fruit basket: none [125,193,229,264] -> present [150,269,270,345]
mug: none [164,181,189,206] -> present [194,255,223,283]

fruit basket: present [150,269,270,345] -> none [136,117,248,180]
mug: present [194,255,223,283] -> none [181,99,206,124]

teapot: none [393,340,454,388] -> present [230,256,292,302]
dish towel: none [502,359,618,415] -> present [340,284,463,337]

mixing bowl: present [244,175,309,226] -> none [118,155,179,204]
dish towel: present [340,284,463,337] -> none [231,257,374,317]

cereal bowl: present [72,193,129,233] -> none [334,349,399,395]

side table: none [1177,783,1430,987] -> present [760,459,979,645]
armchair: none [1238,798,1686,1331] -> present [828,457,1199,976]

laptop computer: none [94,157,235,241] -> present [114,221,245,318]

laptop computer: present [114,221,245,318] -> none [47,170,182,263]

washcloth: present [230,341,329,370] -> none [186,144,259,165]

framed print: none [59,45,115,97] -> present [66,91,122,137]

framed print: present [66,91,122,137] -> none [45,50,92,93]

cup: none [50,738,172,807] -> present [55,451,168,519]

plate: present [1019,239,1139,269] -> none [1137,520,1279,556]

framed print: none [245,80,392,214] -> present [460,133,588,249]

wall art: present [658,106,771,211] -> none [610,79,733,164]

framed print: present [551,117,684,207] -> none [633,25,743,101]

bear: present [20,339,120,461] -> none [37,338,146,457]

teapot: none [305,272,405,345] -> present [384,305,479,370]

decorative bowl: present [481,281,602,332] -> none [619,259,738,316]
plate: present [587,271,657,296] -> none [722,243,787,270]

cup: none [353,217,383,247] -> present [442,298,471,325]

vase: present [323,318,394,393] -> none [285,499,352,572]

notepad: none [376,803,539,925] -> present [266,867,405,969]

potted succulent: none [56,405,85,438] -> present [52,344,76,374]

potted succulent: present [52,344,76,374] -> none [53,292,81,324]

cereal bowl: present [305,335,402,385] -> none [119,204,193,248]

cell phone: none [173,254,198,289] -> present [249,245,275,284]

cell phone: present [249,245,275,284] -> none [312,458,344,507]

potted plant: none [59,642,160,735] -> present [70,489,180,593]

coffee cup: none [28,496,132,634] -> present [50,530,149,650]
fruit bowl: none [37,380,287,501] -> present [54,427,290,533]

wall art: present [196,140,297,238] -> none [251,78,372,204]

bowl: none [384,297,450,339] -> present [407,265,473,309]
****
**About this task**
Go through the entries above and count the lines containing the string "basket". Give only that number.

**Your response**
2